Os que mais se arriscam em Tijuana são os repórteres investigativos, aqueles que escrevem as histórias e explicam a complexa estrutura do narcotráfico mexicano. São eles que recebem ameaças, sofrem sequestros e às vezes, execuções. Normalmente, esses profissionais trabalham sozinhos e expõem em suas reportagens a engrenagem corrupta do crime organizado, explicam as redes de poder. E por isso correm mais riscos, pois estão mais expostos. Em estados como Tamaulipas e Chihuahua já não é possível trabalhar, por imposição dos cartéis e não há forma de se opor a essa violência. O controle do território nessas zonas é tão profundo que a única opção para muitos colegas é a autocensura. Em nosso país, jornalistas combatem uma verdadeira guerra civil, como correspondentes de guerra, e em certos locais, mesmo com muita coragem, não é possível documentar o que acontece, não se pode revelar a verdadeira cara do narcotráfico.
Em sua opinião, porque a série de fotografias foi premiada?

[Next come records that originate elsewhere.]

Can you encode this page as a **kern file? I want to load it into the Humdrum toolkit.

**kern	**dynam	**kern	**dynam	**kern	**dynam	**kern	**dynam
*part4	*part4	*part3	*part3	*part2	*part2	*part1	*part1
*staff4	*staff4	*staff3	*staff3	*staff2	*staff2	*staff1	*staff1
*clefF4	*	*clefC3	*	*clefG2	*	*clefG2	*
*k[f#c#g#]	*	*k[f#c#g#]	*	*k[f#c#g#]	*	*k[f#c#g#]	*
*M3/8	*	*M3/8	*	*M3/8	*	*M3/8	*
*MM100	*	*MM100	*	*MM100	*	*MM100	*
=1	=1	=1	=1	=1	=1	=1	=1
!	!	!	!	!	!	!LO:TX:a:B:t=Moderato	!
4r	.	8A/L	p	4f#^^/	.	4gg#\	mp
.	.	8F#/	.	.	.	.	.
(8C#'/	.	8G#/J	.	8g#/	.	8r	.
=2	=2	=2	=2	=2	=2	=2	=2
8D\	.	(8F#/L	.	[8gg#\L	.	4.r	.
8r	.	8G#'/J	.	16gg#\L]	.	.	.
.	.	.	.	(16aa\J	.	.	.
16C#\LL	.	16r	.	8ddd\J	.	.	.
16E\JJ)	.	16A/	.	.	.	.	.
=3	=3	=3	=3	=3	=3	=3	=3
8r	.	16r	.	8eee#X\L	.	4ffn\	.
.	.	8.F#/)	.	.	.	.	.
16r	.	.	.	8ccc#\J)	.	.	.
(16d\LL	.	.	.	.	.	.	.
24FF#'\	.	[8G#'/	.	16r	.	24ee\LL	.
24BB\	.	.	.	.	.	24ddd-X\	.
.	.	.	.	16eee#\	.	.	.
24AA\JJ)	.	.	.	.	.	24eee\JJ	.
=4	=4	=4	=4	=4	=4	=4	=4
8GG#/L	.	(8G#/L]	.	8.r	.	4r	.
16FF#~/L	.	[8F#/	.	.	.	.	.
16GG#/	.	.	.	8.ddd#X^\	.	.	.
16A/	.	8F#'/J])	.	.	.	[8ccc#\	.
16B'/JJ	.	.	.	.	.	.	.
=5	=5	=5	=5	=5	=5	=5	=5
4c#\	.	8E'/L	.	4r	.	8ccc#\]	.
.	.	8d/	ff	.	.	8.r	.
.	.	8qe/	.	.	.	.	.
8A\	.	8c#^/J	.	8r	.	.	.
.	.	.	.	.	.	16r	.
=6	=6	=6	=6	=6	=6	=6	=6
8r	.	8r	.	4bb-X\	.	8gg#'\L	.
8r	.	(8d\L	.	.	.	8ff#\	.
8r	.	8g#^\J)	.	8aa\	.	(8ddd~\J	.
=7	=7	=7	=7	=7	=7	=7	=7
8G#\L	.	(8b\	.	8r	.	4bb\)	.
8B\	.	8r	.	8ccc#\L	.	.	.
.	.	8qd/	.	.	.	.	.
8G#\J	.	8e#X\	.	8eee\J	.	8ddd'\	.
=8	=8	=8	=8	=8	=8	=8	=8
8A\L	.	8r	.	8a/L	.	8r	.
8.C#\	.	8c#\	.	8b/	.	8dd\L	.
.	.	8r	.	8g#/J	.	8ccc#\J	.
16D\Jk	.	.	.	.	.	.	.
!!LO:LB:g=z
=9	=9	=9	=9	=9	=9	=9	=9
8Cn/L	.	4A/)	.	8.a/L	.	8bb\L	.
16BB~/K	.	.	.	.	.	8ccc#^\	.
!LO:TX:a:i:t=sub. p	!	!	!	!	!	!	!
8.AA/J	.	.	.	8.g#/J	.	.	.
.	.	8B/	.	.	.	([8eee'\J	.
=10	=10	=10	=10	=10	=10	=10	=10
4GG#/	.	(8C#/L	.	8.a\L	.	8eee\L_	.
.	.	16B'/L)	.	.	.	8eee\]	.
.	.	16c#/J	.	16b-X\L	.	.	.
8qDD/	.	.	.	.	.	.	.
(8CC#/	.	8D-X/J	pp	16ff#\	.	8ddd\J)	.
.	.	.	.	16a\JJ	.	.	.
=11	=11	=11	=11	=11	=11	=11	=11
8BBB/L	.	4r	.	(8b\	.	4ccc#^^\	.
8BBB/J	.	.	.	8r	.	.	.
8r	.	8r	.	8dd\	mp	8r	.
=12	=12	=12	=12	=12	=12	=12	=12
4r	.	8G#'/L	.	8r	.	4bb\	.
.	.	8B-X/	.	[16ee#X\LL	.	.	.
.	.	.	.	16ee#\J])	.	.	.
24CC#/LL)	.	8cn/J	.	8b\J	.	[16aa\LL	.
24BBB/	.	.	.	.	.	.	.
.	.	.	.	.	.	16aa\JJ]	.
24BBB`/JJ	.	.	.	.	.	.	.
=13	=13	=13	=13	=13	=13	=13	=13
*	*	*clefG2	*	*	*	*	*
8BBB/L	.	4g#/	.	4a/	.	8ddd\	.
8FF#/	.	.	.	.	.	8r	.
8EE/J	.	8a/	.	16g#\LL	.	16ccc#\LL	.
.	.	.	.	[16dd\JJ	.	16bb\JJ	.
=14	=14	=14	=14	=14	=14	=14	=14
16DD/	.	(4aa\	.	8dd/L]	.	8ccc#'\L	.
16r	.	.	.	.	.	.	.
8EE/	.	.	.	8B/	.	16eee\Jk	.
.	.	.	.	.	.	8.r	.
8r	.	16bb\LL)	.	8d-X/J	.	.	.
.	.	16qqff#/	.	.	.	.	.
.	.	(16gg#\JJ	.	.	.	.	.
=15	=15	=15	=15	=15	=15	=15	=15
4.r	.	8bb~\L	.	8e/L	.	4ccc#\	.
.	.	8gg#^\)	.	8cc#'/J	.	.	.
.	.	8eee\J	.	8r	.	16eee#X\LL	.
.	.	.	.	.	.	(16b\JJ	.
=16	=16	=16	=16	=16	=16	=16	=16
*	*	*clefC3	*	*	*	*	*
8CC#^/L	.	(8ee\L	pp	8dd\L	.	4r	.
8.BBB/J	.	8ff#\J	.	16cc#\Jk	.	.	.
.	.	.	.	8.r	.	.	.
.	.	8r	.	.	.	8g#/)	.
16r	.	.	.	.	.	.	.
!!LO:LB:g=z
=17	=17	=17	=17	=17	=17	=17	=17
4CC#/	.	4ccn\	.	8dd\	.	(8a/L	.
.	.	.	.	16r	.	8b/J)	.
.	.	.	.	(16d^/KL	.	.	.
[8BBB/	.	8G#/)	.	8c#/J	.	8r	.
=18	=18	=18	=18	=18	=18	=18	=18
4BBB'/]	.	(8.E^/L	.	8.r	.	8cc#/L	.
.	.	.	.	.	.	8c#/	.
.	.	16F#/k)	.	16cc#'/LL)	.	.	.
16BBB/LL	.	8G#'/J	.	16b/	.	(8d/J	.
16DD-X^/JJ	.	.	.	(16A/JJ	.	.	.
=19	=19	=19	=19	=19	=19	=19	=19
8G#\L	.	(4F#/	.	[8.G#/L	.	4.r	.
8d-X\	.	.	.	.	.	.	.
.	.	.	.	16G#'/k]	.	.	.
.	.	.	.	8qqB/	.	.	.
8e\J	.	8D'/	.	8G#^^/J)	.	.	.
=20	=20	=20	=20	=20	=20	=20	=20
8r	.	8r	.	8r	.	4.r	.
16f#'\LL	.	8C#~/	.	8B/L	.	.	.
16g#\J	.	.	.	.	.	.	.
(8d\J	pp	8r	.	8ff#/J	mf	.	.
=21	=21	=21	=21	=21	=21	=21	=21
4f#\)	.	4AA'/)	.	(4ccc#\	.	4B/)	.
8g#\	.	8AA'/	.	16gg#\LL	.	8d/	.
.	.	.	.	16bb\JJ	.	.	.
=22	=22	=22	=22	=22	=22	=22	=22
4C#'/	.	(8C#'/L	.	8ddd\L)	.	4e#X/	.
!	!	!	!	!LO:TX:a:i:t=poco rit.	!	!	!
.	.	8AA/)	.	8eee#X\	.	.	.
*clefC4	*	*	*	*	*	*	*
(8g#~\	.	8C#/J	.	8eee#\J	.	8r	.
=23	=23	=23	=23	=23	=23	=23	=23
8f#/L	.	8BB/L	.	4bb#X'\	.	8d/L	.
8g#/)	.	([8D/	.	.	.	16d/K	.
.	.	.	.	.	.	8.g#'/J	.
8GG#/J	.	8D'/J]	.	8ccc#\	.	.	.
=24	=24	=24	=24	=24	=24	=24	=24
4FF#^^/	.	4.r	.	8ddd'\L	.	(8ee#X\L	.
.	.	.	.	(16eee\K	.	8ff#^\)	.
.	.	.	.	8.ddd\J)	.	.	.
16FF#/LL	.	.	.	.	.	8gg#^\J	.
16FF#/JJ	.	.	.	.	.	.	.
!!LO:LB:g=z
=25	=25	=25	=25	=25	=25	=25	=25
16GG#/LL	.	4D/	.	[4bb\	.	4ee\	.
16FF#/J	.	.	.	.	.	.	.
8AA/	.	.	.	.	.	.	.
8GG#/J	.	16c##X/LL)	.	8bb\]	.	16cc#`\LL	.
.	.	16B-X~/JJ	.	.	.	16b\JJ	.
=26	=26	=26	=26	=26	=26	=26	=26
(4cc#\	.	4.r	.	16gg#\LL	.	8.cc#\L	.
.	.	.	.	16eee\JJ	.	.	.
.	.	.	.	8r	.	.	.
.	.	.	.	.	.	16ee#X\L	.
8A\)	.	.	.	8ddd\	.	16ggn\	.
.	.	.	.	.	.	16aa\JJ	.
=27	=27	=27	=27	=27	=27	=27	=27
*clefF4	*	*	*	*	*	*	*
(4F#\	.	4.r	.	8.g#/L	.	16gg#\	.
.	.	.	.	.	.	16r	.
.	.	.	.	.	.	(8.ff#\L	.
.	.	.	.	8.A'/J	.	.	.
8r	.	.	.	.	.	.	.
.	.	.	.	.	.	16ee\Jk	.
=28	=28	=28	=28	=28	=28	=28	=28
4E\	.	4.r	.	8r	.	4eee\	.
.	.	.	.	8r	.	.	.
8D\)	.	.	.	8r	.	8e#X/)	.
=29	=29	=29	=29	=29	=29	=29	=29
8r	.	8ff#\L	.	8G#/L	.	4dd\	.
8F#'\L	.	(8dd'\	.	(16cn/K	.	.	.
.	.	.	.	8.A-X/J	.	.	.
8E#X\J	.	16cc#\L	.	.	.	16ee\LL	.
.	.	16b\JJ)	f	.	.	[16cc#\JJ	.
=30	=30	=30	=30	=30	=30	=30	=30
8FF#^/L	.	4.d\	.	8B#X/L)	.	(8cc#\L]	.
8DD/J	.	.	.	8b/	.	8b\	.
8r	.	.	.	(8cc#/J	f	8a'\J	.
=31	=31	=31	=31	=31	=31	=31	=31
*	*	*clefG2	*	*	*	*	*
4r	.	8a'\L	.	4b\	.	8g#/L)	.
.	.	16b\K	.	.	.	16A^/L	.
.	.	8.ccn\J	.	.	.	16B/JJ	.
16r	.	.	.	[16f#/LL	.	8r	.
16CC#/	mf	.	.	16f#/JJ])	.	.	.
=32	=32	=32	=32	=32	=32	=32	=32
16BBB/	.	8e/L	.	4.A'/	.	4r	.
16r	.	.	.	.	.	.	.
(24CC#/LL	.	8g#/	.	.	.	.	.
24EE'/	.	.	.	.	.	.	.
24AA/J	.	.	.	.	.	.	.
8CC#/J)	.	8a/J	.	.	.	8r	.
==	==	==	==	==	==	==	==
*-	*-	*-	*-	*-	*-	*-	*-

Desde o início, acreditei estar fazendo um trabalho importante. Não sabia se era bom, mas sabia que era importante. Creio que foi premiada a vontade de narrar acontecimentos tão importantes e violentos no México. E estou feliz não só com o prêmio, mas também porque a visibilidade recebida concede um maior poder de divulgação para o trabalho, para que se tenha mais consciência do que acontece neste país. E acredito que, como diz o título de meu trabalho, o México realmente está em um ponto de ruptura. Estamos em um momento em que o narcotráfico é tão forte que pode sequestrar qualquer pessoa e matá-la, sem que ninguém possa fazer nada. E nós, fotógrafos e jornalistas, somos grupos de pressão social, temos uma responsabilidade. Já não se trata de ser um rock star do jornalismo, mas sim de fazer o que nos corresponde para contar a verdade.